→ **TEXT PASSAGE**
Twenty workshops will be offered on Saturday, September 13.
Conference at a Glance
Registration, Networking, organization displays, Walk/Bike
Mayor’s Welcome and Opening Remarks
Keynote and Lunch Huddles
1:15-2pm | Idea Gathering Forum
Wrap-Up and Networking Reception
8-9am: Doors Open for REGISTRATION
Registration, Coffee Chat and Organization Displays - Register, get coffee and a snack, chat with fellow neighborhood leaders, and peruse displays of local organizations to learn how they can help you achieve your neighborhood goals.
OR come at 8:00 am sharp in for an early Walk or Bike Ride with City Enthusiasts. Meet in front of the Monona Terrace (Martin Luther King Entrance). Sign-up will be up and running closer to the event!
Mayor's Opening Remarks
Engaging workshops with outstanding local leaders will provide valuable information, describe successful neighborhood projects, and share lessons learned.
Five Workshop Tracks
Getting Organized and Involved
How effective is your association in fostering a sense of belonging and connectedness among neighbors? When we know our neighbors, the general sense of well-being is higher, we feel happier, more secure, friendlier, and willing to be more involved in our neighborhood and association. A neighborhood association plays a critical role in bringing neighbors together. This workshop will outline key steps in: 1) selling the value of being involved in your association; 2) recruiting neighbors to be more active in the association; and 3) techniques and strategies to help create neighbor to neighbor connections.
Working with Elected Officials, City Staff, and NRTs on Neighborhood Issues
Accomplish some of your neighborhoods goals requires that you work effectively with elected officials, city staff, and Neighborhood Resource Teams. This workshop will help you do just that through a discussion of their role, how to tap into recourse, and strategies for getting your issues addressed. As a neighborhood leader, this workshop will provide you tips on how partner to get the job done. Alderperson Chris Schmidt and Denise Demarb, Council Leadership; Tariq Salahuddin, Neighborhood Resource Team Coordinator.
Maria Hadden, Participatory Budgeting Project, will discuss how cities around the world are using participatory budgeting to fund neighborhood priorities. Through a citizen engagement process community members decide how to allocate a portion of a public budget. Citizens make direct decisions about how government money is spent in their community by identifying and prioritizing public spending projects. You will learn how Madison residents could launch a Participatory Budgeting process and turn neighborhood goals into reality. Maria Hadden, Participatory Budgeting Project; Alderpersons Maurice Cheeks and Marsha Rummel.

→ **DATA SUPPLIED**
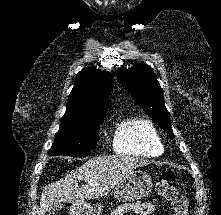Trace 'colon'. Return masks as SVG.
Segmentation results:
<instances>
[{"mask_svg":"<svg viewBox=\"0 0 221 215\" xmlns=\"http://www.w3.org/2000/svg\"><path fill=\"white\" fill-rule=\"evenodd\" d=\"M174 172L165 171L156 185L157 193L163 197L172 208V215H188V202L177 187Z\"/></svg>","mask_w":221,"mask_h":215,"instance_id":"1","label":"colon"}]
</instances>
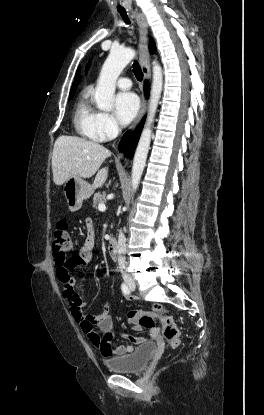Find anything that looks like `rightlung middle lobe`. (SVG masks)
<instances>
[{"instance_id": "right-lung-middle-lobe-1", "label": "right lung middle lobe", "mask_w": 264, "mask_h": 415, "mask_svg": "<svg viewBox=\"0 0 264 415\" xmlns=\"http://www.w3.org/2000/svg\"><path fill=\"white\" fill-rule=\"evenodd\" d=\"M72 98V96H69V99H71Z\"/></svg>"}]
</instances>
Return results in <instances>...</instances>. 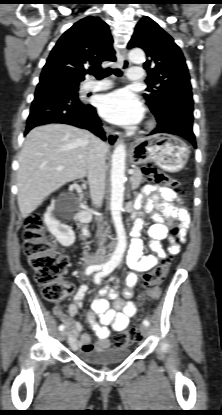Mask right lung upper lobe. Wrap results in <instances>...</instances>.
<instances>
[{"label": "right lung upper lobe", "mask_w": 222, "mask_h": 415, "mask_svg": "<svg viewBox=\"0 0 222 415\" xmlns=\"http://www.w3.org/2000/svg\"><path fill=\"white\" fill-rule=\"evenodd\" d=\"M112 43L105 22L99 17H85L60 37L41 75L52 73L79 84L85 73L101 69L103 61L116 60Z\"/></svg>", "instance_id": "1"}]
</instances>
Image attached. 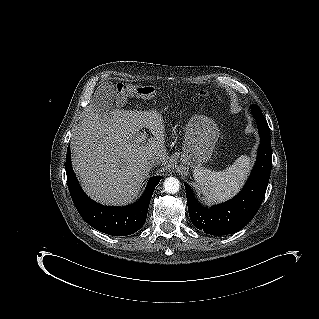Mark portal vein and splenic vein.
<instances>
[{
	"label": "portal vein and splenic vein",
	"instance_id": "obj_1",
	"mask_svg": "<svg viewBox=\"0 0 319 319\" xmlns=\"http://www.w3.org/2000/svg\"><path fill=\"white\" fill-rule=\"evenodd\" d=\"M145 139H146V134H142V135L138 136V137L135 139V142H136L137 144H140V143H142Z\"/></svg>",
	"mask_w": 319,
	"mask_h": 319
}]
</instances>
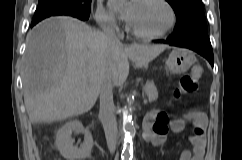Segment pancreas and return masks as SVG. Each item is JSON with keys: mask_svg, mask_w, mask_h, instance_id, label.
<instances>
[{"mask_svg": "<svg viewBox=\"0 0 242 160\" xmlns=\"http://www.w3.org/2000/svg\"><path fill=\"white\" fill-rule=\"evenodd\" d=\"M144 92L147 95L149 102L157 100L158 91L153 81H147L144 85Z\"/></svg>", "mask_w": 242, "mask_h": 160, "instance_id": "1", "label": "pancreas"}]
</instances>
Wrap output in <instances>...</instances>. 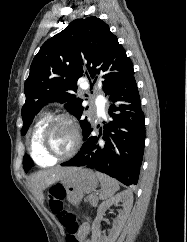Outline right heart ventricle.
I'll list each match as a JSON object with an SVG mask.
<instances>
[{"instance_id": "e07e8e85", "label": "right heart ventricle", "mask_w": 187, "mask_h": 242, "mask_svg": "<svg viewBox=\"0 0 187 242\" xmlns=\"http://www.w3.org/2000/svg\"><path fill=\"white\" fill-rule=\"evenodd\" d=\"M48 121V116L43 115L36 123L30 138V154L40 166L46 167L55 164V160L46 157L40 149L39 139L41 132Z\"/></svg>"}]
</instances>
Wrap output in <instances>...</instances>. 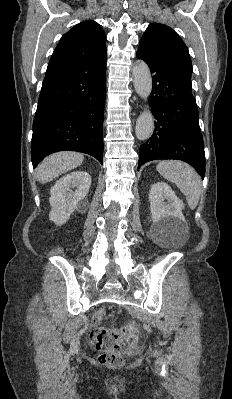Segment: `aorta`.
Wrapping results in <instances>:
<instances>
[{
	"label": "aorta",
	"mask_w": 232,
	"mask_h": 399,
	"mask_svg": "<svg viewBox=\"0 0 232 399\" xmlns=\"http://www.w3.org/2000/svg\"><path fill=\"white\" fill-rule=\"evenodd\" d=\"M134 88L144 100L148 99L152 90V78L148 65L139 61L133 66ZM154 130V118L148 107L140 114L136 122L135 133L139 140H147Z\"/></svg>",
	"instance_id": "762f6f07"
}]
</instances>
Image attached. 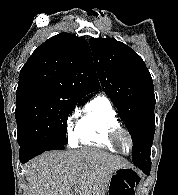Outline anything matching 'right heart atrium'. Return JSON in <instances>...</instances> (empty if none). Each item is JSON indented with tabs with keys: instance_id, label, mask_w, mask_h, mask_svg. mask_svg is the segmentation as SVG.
<instances>
[{
	"instance_id": "right-heart-atrium-1",
	"label": "right heart atrium",
	"mask_w": 178,
	"mask_h": 195,
	"mask_svg": "<svg viewBox=\"0 0 178 195\" xmlns=\"http://www.w3.org/2000/svg\"><path fill=\"white\" fill-rule=\"evenodd\" d=\"M78 125L79 119L75 109H72L67 116L68 139L71 146H74L78 140Z\"/></svg>"
}]
</instances>
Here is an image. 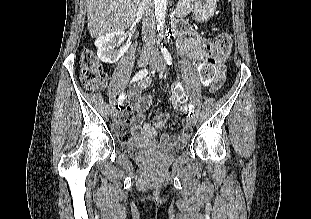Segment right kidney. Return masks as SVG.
I'll use <instances>...</instances> for the list:
<instances>
[{"label": "right kidney", "instance_id": "right-kidney-1", "mask_svg": "<svg viewBox=\"0 0 311 219\" xmlns=\"http://www.w3.org/2000/svg\"><path fill=\"white\" fill-rule=\"evenodd\" d=\"M125 36L123 31H115L98 37L95 41V46L98 49V58L102 62L109 64L117 62L129 48V44H127L120 50L115 49L116 45L119 44Z\"/></svg>", "mask_w": 311, "mask_h": 219}]
</instances>
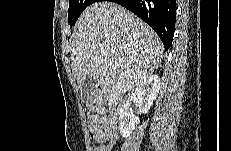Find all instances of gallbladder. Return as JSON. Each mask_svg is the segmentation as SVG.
<instances>
[{"instance_id": "bac80fb5", "label": "gallbladder", "mask_w": 231, "mask_h": 151, "mask_svg": "<svg viewBox=\"0 0 231 151\" xmlns=\"http://www.w3.org/2000/svg\"><path fill=\"white\" fill-rule=\"evenodd\" d=\"M96 96V80L91 76H87L82 86L81 99L85 103H91Z\"/></svg>"}]
</instances>
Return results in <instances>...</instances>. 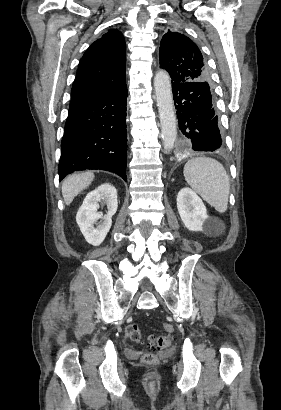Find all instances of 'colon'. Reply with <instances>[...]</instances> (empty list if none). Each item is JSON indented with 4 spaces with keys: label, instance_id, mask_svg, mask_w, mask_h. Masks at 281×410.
I'll list each match as a JSON object with an SVG mask.
<instances>
[{
    "label": "colon",
    "instance_id": "obj_1",
    "mask_svg": "<svg viewBox=\"0 0 281 410\" xmlns=\"http://www.w3.org/2000/svg\"><path fill=\"white\" fill-rule=\"evenodd\" d=\"M163 329L167 334L151 337L148 340V344L154 350H162L169 347L173 343V337L171 336V334L174 331V326L170 323H164ZM125 337L134 343H140L143 341L141 329L136 324H130L126 326ZM142 361L145 364H153L157 361V356L154 352H147L143 355Z\"/></svg>",
    "mask_w": 281,
    "mask_h": 410
}]
</instances>
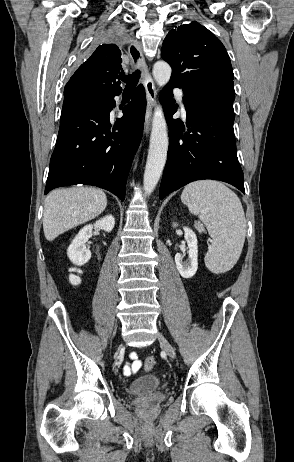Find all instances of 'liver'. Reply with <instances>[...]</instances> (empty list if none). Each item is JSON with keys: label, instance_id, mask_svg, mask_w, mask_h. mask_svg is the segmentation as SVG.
I'll return each mask as SVG.
<instances>
[{"label": "liver", "instance_id": "1", "mask_svg": "<svg viewBox=\"0 0 294 462\" xmlns=\"http://www.w3.org/2000/svg\"><path fill=\"white\" fill-rule=\"evenodd\" d=\"M106 206V195L100 189L74 187L52 191L44 204L45 238L53 241L60 234L94 219Z\"/></svg>", "mask_w": 294, "mask_h": 462}]
</instances>
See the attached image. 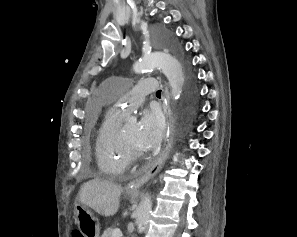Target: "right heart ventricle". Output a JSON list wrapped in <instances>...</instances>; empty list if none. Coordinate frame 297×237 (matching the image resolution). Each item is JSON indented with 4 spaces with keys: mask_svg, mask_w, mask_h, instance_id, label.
Returning <instances> with one entry per match:
<instances>
[{
    "mask_svg": "<svg viewBox=\"0 0 297 237\" xmlns=\"http://www.w3.org/2000/svg\"><path fill=\"white\" fill-rule=\"evenodd\" d=\"M122 114L109 111L97 130L95 156L99 170L107 176H119L130 166L131 159L119 140Z\"/></svg>",
    "mask_w": 297,
    "mask_h": 237,
    "instance_id": "e07e8e85",
    "label": "right heart ventricle"
}]
</instances>
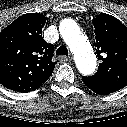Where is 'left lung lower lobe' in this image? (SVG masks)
<instances>
[{
    "label": "left lung lower lobe",
    "instance_id": "obj_1",
    "mask_svg": "<svg viewBox=\"0 0 127 127\" xmlns=\"http://www.w3.org/2000/svg\"><path fill=\"white\" fill-rule=\"evenodd\" d=\"M82 81L89 89L100 95H107L122 88L111 81L95 77H83Z\"/></svg>",
    "mask_w": 127,
    "mask_h": 127
}]
</instances>
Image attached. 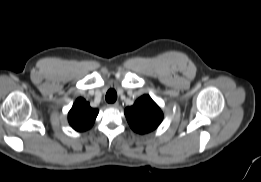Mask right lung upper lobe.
I'll return each mask as SVG.
<instances>
[{
    "label": "right lung upper lobe",
    "mask_w": 261,
    "mask_h": 182,
    "mask_svg": "<svg viewBox=\"0 0 261 182\" xmlns=\"http://www.w3.org/2000/svg\"><path fill=\"white\" fill-rule=\"evenodd\" d=\"M97 115V109L91 108L85 99L78 98L69 111L68 120L76 131H85L93 125Z\"/></svg>",
    "instance_id": "cb5924a9"
}]
</instances>
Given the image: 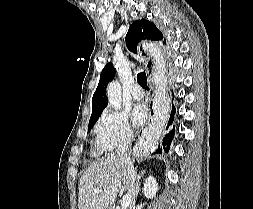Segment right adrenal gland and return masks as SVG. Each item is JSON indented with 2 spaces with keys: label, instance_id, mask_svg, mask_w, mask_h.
Listing matches in <instances>:
<instances>
[{
  "label": "right adrenal gland",
  "instance_id": "right-adrenal-gland-1",
  "mask_svg": "<svg viewBox=\"0 0 253 209\" xmlns=\"http://www.w3.org/2000/svg\"><path fill=\"white\" fill-rule=\"evenodd\" d=\"M144 173H145V170L144 171H142L140 174H136V180H137V182H136V186H137V192H136V196L138 195V193H139V191H140V189H139V182H140V179H141V177L144 175Z\"/></svg>",
  "mask_w": 253,
  "mask_h": 209
}]
</instances>
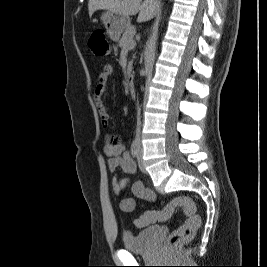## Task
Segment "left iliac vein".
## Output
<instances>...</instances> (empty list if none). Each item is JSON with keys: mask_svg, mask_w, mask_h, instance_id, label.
Here are the masks:
<instances>
[{"mask_svg": "<svg viewBox=\"0 0 267 267\" xmlns=\"http://www.w3.org/2000/svg\"><path fill=\"white\" fill-rule=\"evenodd\" d=\"M137 159H138L139 169H140L143 173H146V169H145V166H144V163H143V158H142V150H141L140 147H139V151H138Z\"/></svg>", "mask_w": 267, "mask_h": 267, "instance_id": "obj_1", "label": "left iliac vein"}]
</instances>
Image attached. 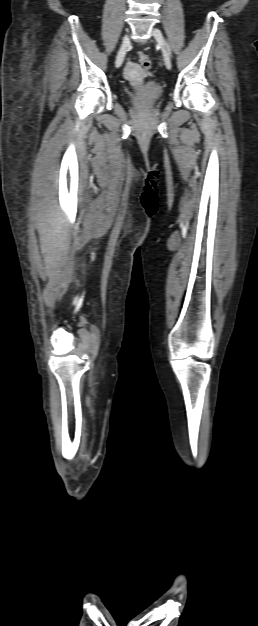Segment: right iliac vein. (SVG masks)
<instances>
[{"label": "right iliac vein", "mask_w": 258, "mask_h": 626, "mask_svg": "<svg viewBox=\"0 0 258 626\" xmlns=\"http://www.w3.org/2000/svg\"><path fill=\"white\" fill-rule=\"evenodd\" d=\"M129 44H130V39L126 35V36L123 37L122 44H121V47L119 49V52H118V55H117V58H116L115 66L117 68H119L121 66V64H122V62L124 60L125 54H126V49L129 46Z\"/></svg>", "instance_id": "63e3f726"}]
</instances>
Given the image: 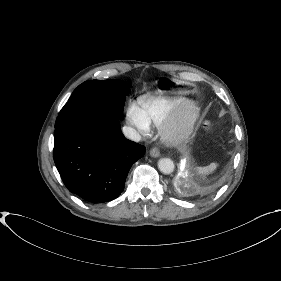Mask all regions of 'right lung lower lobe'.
Returning <instances> with one entry per match:
<instances>
[{"label":"right lung lower lobe","instance_id":"1","mask_svg":"<svg viewBox=\"0 0 281 281\" xmlns=\"http://www.w3.org/2000/svg\"><path fill=\"white\" fill-rule=\"evenodd\" d=\"M54 161L67 189L97 203L117 198L145 147L127 140L119 119L68 121L54 131Z\"/></svg>","mask_w":281,"mask_h":281}]
</instances>
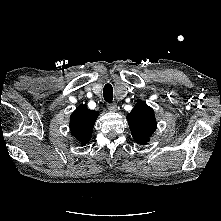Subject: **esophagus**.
I'll use <instances>...</instances> for the list:
<instances>
[{
    "label": "esophagus",
    "mask_w": 221,
    "mask_h": 221,
    "mask_svg": "<svg viewBox=\"0 0 221 221\" xmlns=\"http://www.w3.org/2000/svg\"><path fill=\"white\" fill-rule=\"evenodd\" d=\"M107 107H108V110H110L111 112L117 111V104L116 103H109L107 105Z\"/></svg>",
    "instance_id": "esophagus-1"
}]
</instances>
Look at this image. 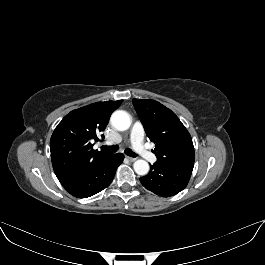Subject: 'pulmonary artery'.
I'll return each instance as SVG.
<instances>
[{"label": "pulmonary artery", "instance_id": "pulmonary-artery-1", "mask_svg": "<svg viewBox=\"0 0 265 265\" xmlns=\"http://www.w3.org/2000/svg\"><path fill=\"white\" fill-rule=\"evenodd\" d=\"M144 129L140 122L136 121L133 123L130 130V142L132 148L139 153L147 161L154 163L157 161V157L149 151L144 143Z\"/></svg>", "mask_w": 265, "mask_h": 265}]
</instances>
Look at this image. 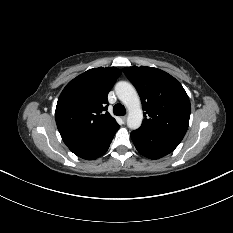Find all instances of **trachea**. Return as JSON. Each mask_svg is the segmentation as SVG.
Listing matches in <instances>:
<instances>
[{"label": "trachea", "instance_id": "3493384b", "mask_svg": "<svg viewBox=\"0 0 233 233\" xmlns=\"http://www.w3.org/2000/svg\"><path fill=\"white\" fill-rule=\"evenodd\" d=\"M114 114L117 116H124L126 114V109L122 104H115L113 107Z\"/></svg>", "mask_w": 233, "mask_h": 233}]
</instances>
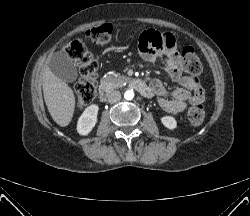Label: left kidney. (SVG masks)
Returning a JSON list of instances; mask_svg holds the SVG:
<instances>
[{
	"mask_svg": "<svg viewBox=\"0 0 250 216\" xmlns=\"http://www.w3.org/2000/svg\"><path fill=\"white\" fill-rule=\"evenodd\" d=\"M161 122L169 130H174L177 127V122L172 116L162 117Z\"/></svg>",
	"mask_w": 250,
	"mask_h": 216,
	"instance_id": "5707ae66",
	"label": "left kidney"
}]
</instances>
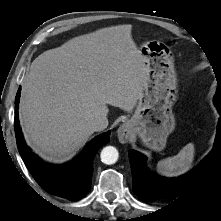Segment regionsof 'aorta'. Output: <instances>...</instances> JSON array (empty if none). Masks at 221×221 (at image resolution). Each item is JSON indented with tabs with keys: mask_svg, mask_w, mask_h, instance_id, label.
I'll return each mask as SVG.
<instances>
[{
	"mask_svg": "<svg viewBox=\"0 0 221 221\" xmlns=\"http://www.w3.org/2000/svg\"><path fill=\"white\" fill-rule=\"evenodd\" d=\"M118 150L113 146H107L102 149L100 158L104 164L111 165L118 160Z\"/></svg>",
	"mask_w": 221,
	"mask_h": 221,
	"instance_id": "obj_1",
	"label": "aorta"
}]
</instances>
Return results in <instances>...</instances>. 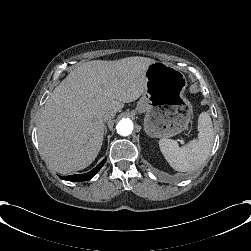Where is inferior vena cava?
I'll use <instances>...</instances> for the list:
<instances>
[{
	"instance_id": "602c4592",
	"label": "inferior vena cava",
	"mask_w": 251,
	"mask_h": 251,
	"mask_svg": "<svg viewBox=\"0 0 251 251\" xmlns=\"http://www.w3.org/2000/svg\"><path fill=\"white\" fill-rule=\"evenodd\" d=\"M109 116L113 118L115 116V113H111ZM105 120H107V118H105Z\"/></svg>"
}]
</instances>
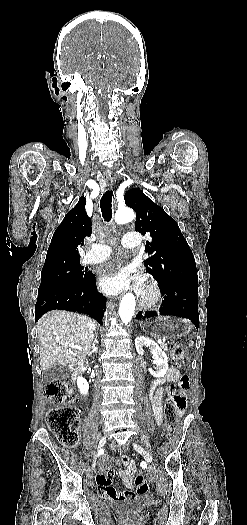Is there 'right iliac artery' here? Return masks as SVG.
<instances>
[{
	"label": "right iliac artery",
	"instance_id": "obj_1",
	"mask_svg": "<svg viewBox=\"0 0 247 525\" xmlns=\"http://www.w3.org/2000/svg\"><path fill=\"white\" fill-rule=\"evenodd\" d=\"M104 453V450L103 449H100L99 452H98V456L103 454Z\"/></svg>",
	"mask_w": 247,
	"mask_h": 525
}]
</instances>
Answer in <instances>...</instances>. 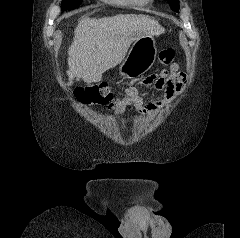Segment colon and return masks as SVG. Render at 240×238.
Returning <instances> with one entry per match:
<instances>
[{
    "instance_id": "obj_1",
    "label": "colon",
    "mask_w": 240,
    "mask_h": 238,
    "mask_svg": "<svg viewBox=\"0 0 240 238\" xmlns=\"http://www.w3.org/2000/svg\"><path fill=\"white\" fill-rule=\"evenodd\" d=\"M175 59V51L171 48L163 49L159 53L162 64H170ZM75 97L82 104H106L113 98L111 87L107 83L81 86L75 89Z\"/></svg>"
}]
</instances>
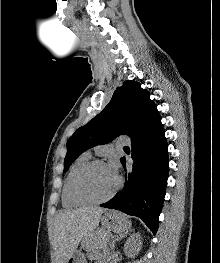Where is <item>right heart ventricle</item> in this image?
I'll return each instance as SVG.
<instances>
[{
    "instance_id": "right-heart-ventricle-1",
    "label": "right heart ventricle",
    "mask_w": 220,
    "mask_h": 263,
    "mask_svg": "<svg viewBox=\"0 0 220 263\" xmlns=\"http://www.w3.org/2000/svg\"><path fill=\"white\" fill-rule=\"evenodd\" d=\"M90 160V155L88 153H84L80 155L74 163L71 165L69 172L65 178L63 190H62V204L64 207H75L80 205V203L74 201L70 194V184L74 174L77 172L79 168H81L85 163Z\"/></svg>"
}]
</instances>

→ **PROBLEMS AND TASKS**
A. In the conference schedule, where should participants meet for the early walk or bike ride?
B. In the conference schedule, reproduce the passage from "Conference at a" up to and including "to the event!", substituting "Socializing" for each instance of "Networking".

→ **TASK-BY-TASK RESULTS**
A. In front of the Monona Terrace (Martin Luther King Entrance).

B.
Conference at a Glance
Registration, Socializing, organization displays, Walk/Bike
Mayor’s Welcome and Opening Remarks
Keynote and Lunch Huddles
1:15-2pm | Idea Gathering Forum
Wrap-Up and Socializing Reception
8-9am: Doors Open for REGISTRATION
Registration, Coffee Chat and Organization Displays - Register, get coffee and a snack, chat with fellow neighborhood leaders, and peruse displays of local organizations to learn how they can help you achieve your neighborhood goals.
OR come at 8:00 am sharp in for an early Walk or Bike Ride with City Enthusiasts. Meet in front of the Monona Terrace (Martin Luther King Entrance). Sign-up will be up and running closer to the event!